[Smt-talk] Popular Songs with 3 or more modulations?

Nick Braae braae.nick at gmail.com
Mon Jun 16 14:23:20 PDT 2014

Hi all,

Queen's songs often featured multiple modulations, although a number
blurred the line between a modulation proper, and an extended tonicization.
Nonetheless, 'Bicycle Race' has episodes in Ab (I want to ride my bicycle),
Bb minor (you say black, I say white…), F (Bicycle races are coming your
way…), as well as the refrain which never confirms any key, and is
presented differently with each occurrence (opens with on Eb/Bb, then
starts on D, then on F later on…).

Also 'Millionaire Waltz' (the follow-up to 'Bohemian Rhapsody') has a broad
structural progression from C-F-Fm-Ab-Eb-Ab-Eb-C; a number of the song's
episodes are harmonically closed through a V-I cadence, which fosters the
impression of rapid, but complete modulations.

Hope that helps - very interesting thread!

§ Source information
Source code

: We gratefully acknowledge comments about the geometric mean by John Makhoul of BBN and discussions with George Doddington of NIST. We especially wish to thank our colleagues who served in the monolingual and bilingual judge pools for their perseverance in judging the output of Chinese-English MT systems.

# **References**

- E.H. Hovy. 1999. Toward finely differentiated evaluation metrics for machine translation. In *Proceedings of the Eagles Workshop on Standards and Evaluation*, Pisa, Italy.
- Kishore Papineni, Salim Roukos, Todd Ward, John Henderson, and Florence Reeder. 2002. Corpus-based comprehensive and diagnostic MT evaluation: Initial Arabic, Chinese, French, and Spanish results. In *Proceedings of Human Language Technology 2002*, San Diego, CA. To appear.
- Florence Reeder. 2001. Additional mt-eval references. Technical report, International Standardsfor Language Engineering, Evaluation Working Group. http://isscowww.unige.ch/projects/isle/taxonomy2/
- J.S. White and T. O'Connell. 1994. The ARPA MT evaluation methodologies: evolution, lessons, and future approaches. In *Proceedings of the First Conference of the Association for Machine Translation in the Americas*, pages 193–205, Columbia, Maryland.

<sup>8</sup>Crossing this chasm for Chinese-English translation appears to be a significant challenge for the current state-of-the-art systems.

§ Work item
Reproduce the mailing-list post about Queen songs with multiple modulations word for word.

§ Answer for this exercise
[Smt-talk] Popular Songs with 3 or more modulations?

Nick Braae braae.nick at gmail.com
Mon Jun 16 14:23:20 PDT 2014

Hi all,

Queen's songs often featured multiple modulations, although a number
blurred the line between a modulation proper, and an extended tonicization.
Nonetheless, 'Bicycle Race' has episodes in Ab (I want to ride my bicycle),
Bb minor (you say black, I say white…), F (Bicycle races are coming your
way…), as well as the refrain which never confirms any key, and is
presented differently with each occurrence (opens with on Eb/Bb, then
starts on D, then on F later on…).

Also 'Millionaire Waltz' (the follow-up to 'Bohemian Rhapsody') has a broad
structural progression from C-F-Fm-Ab-Eb-Ab-Eb-C; a number of the song's
episodes are harmonically closed through a V-I cadence, which fosters the
impression of rapid, but complete modulations.

Hope that helps - very interesting thread!